Archive for gambling fiction

Las Vegas Lust by Dean Hudson aka Evan Hunter (Nightstand Books #1579, 1961)

Posted in crime noir, Lawrence Block, Nightstand Books, pulp fiction, Sheldon Lord, Vintage Sleaze Paperbacks with tags , , , , on December 12, 2011 by vintagesleazepaperbacks

This was the first of the twenty books that Evan Hunter did for William Hamling, and it is a nifty little gambling/crime book; in fact it reads, with it’s lack of the ususal sex scenes, like something Hunter may have written with Gold Medal or Dell or Avon in mind and could not sell, so he tacked on one detaled sex scene as the last chapter to make it fitting for Nightstand. That’s just a guess.

The protagonist is Mike McCloud, freshly sprung from the pen on a five year strecth for armed robbery. He grew up in a family of magicians and knows a lot of tricks. He hitch hikes to Vegas with nothing but the clothes on his back and $20 to his name. He walks into the Sunrise Hotel and heds to the craps table where, within hours, he turns twenty bucks into ten grand…he is using weighted dice palmed in his hand, a magician’s sleight of hand that not en the pit bosses know what he is doing. He then asks to see the owner, Frankie Harvard, and tells Harvard how he did a con to get the money, and asks for a job to catch hustlers. He gets the job.

The intricate details of gambling hustler tricks shows that Hunter knew some things here, reminding me of Lawrence Block’s/Shelon Lord’s The Sex Shuffle aka Lucky at Cards in certain ways that card game hustles were shown.

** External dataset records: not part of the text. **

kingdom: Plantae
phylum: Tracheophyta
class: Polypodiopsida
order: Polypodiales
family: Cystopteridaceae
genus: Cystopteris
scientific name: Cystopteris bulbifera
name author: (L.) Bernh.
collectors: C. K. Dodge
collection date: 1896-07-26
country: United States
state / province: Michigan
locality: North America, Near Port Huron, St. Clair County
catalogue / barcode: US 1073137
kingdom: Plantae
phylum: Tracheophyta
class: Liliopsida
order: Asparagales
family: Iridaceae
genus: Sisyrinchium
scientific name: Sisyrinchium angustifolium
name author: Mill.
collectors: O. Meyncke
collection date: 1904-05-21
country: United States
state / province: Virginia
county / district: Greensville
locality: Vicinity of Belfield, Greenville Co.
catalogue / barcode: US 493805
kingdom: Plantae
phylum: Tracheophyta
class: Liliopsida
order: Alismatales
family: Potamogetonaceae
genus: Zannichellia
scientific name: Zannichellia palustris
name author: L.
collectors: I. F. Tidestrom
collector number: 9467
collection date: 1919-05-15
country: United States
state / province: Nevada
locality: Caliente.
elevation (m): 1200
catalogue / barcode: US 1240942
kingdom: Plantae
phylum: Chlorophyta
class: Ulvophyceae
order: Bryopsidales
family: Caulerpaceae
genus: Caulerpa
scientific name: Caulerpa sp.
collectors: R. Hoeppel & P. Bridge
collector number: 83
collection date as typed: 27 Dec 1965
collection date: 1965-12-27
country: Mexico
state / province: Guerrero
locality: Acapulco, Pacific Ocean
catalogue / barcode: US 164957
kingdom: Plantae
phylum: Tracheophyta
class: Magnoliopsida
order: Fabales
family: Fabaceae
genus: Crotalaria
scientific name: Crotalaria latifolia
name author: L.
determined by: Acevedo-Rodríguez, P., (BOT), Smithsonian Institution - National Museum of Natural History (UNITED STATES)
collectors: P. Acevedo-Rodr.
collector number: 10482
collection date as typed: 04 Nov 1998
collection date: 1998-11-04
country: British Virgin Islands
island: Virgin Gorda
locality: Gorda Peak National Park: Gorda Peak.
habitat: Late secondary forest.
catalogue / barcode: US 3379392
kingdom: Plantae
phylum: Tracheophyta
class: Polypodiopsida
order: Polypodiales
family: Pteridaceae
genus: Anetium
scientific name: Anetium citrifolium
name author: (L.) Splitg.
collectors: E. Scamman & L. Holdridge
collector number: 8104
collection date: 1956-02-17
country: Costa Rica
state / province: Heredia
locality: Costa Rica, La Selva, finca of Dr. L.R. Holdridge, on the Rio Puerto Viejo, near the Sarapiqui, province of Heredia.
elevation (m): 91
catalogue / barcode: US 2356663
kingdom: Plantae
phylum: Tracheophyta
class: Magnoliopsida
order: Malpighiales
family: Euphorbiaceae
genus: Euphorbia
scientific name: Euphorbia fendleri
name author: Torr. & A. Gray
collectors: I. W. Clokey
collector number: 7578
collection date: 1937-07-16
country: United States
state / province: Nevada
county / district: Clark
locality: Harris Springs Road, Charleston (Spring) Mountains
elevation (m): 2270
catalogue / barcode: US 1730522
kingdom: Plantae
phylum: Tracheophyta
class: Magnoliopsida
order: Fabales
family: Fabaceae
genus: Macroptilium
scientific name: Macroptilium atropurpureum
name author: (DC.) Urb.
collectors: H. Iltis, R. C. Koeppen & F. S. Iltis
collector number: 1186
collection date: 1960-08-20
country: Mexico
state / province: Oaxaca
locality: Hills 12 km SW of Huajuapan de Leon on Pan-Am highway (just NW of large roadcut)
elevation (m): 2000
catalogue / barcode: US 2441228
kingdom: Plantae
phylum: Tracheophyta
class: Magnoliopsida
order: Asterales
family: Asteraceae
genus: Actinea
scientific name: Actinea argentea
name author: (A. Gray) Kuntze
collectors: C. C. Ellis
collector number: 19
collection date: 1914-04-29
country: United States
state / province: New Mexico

Lynn Munroe’s take on Las Vegas Lust should be noted:

McCloud is a laconic, flawed, tough gambling antihero, the kind of guy Paul Newman and Steve McQueen were playing in movies like The Hustler and The Cincinnati Kid. McCloud goes to work for the casinos, busting the con artists and grifters who breeze through the story. The sex scenes seem added on (they probably were), and one way you can tell Hudson’s heart isn’t in it is that all the different women are described in exactly the same words (every single one of them, we are told, has “long and dark” nipples). None of the “variety is the spice of life” smorgasbord of feminine types of the Clyde Allison books is at play here. Although the story eventually peters out into a thoroughly unbelievable ending with plot holes you could drive a fleet of trucks through, there is enough going on here to make us want to give Hudson another try. If, that is, you can believe a cutie Vegas lounge singer/gambling addict could be a virgin. Of course, our virile stud Mike McCloud will handle that at the climax.

True, the solution to McCloud’s big problem — the $53,000 gambling debt the virgin singer he is in love with racks up, a debt he takes on so she won’t have to become a hooker and fuck her way out of the jam — is a bit convoluted and strange, when with his skills he could easily do some tricky gambling and come up with the cash. The crazy solution is…well, unqiue.

The book is good enough for a revival, however; would make a fine Hard Case Crime title.